Today I had to switch hotels, as there was no more room at my current inn. I headed deep into the backpacker neighborhood of Thamel, which is noisy, crowded, and full of touts and tourists. I am a city gal, addicted to convenience, plus I was on a tight budget, so Thamel was a good spot for me.

But as I walked around visiting hotels, I learned that many of the cheap hotels were worn-out, and the release date of Tibetan Incantations was probably representative of the last time the management had invested in anything new.

And many places were full and wouldn’t even show me a room.

"This is low season," said one receptionist. "I don't know why there are so many tourists in August this year."

I did know why, and doubted there would be anymore slow Augusts in Kathmandu. July and August is when China goes on holiday, and the new breed of Chinese traveller – which was quite similar to backpackers worldwide, including me – wasn’t turning back. The young budget travellers were pushing beyond their borders, visiting neighbouring countries using the same public transit that I used.

I looked at a dozen budget hotels over the course of the day, and finally concluded I was going to have to up my budget or lower my standards. I went back to Ganesh Himal Hotel to pick up my rucksack. A bored man hanging out waiting for a friend to get off work took an interest in my predicament.

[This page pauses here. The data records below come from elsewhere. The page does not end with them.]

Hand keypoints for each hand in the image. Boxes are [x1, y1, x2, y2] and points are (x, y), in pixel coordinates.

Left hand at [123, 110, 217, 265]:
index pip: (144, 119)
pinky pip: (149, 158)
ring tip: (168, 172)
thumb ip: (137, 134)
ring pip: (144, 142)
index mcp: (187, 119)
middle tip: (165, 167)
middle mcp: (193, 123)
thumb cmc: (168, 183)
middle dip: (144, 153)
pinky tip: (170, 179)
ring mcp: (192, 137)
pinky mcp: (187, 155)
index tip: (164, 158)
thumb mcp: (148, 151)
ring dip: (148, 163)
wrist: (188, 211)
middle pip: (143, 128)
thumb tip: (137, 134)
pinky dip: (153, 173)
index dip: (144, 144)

“I think you'd like Kathmandu Resort Hotel,” he said. “It's brand-new, across from Kathmandu Guesthouse."

"Sounds expensive," I said doubtfully.

"It's a little more," he acknowledged.

I headed up to Kathmandu Resort Hotel, and asked for a room.

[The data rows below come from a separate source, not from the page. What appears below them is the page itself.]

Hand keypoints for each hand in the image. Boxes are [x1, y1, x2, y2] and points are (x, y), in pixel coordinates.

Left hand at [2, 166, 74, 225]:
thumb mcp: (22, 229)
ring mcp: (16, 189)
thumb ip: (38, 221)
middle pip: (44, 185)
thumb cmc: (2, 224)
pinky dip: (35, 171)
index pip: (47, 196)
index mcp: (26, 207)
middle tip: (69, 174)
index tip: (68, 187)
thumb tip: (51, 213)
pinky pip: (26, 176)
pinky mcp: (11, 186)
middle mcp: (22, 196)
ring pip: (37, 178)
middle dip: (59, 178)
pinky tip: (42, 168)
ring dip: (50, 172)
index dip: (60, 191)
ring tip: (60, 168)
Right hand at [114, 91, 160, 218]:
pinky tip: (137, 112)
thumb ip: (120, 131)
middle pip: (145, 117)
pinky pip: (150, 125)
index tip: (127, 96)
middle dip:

"We have only one left... but... well, come with me."

I followed the clerk to a room where there had been a leak in the bathroom ceiling. The leak had been fixed but the cosmetic damage to the ceiling had not been repaired yet.

"I'll give you a good price since you're staying a week. $30 a night, including breakfast."

That's twice what an older budget guesthouse would have cost me, but the room was new and in the centre, near all kinds of shops and restaurants.

"Deal."

I moved in, rested, caught up on work, did a lot of laundry, bought souvenirs for people participating in the MariesWorldTour.com souvenir programme, found a hair salon that could match my color, enjoyed a pedicure at a place called Foot Fetish, went to see an old friend on the outskirts of town, and wandered the alleys of Kathmandu, looking at stupas and shrines and men selling Tiger Balm.

Eventually – while I was ordering a shawarma at a little carryout in central Thamel – I ran into my Chinese backpacker friends I’d ridden in with from the border. The kid in the hipster glasses spoke first, since his English was fluent.

"What is a shawarma?"

"It's a Middle Eastern thing,” I said, pointing to a rotisserie of chicken pieces. “Chicken and stuff wrapped in flatbread.”

"It's delicious," announced a Nepalese man sitting at the counter, chowing down on a chicken shawarma.

The backpackers all studied his shawarma.

"Did you find a room?" I asked.

Their faces fell.

"We saw many rooms. But they were all..."

"...awful?"I  finished for them.

"Yes. So cheap but so dirty! Finally, we just went to the one the man had taken us to when we got out of the taxi. All the rooms were the same."

"I also had this problem. I just paid more in the end."

They nodded. "We can't do that with our budget."

I understood and was sympathetic. They were definitely on a shawarma budget.

Then one of them who had been quiet all throughout the journey from the border to Kathmandu timidly addressed me for the first time.

"Have you seen the movie... Rings..." She conferred with her boyfriend. "Lord of the Rings?"

"Yes, the elf queen?" I smiled. "I look like her." I get this a lot.

"Yes! You do!" My friends were pleased now that they'd called it.

In the wide world of pop culture, I had the same cultural references as these 18-year-old Chinese backpackers in Kathmandu, as we bonded over fast food.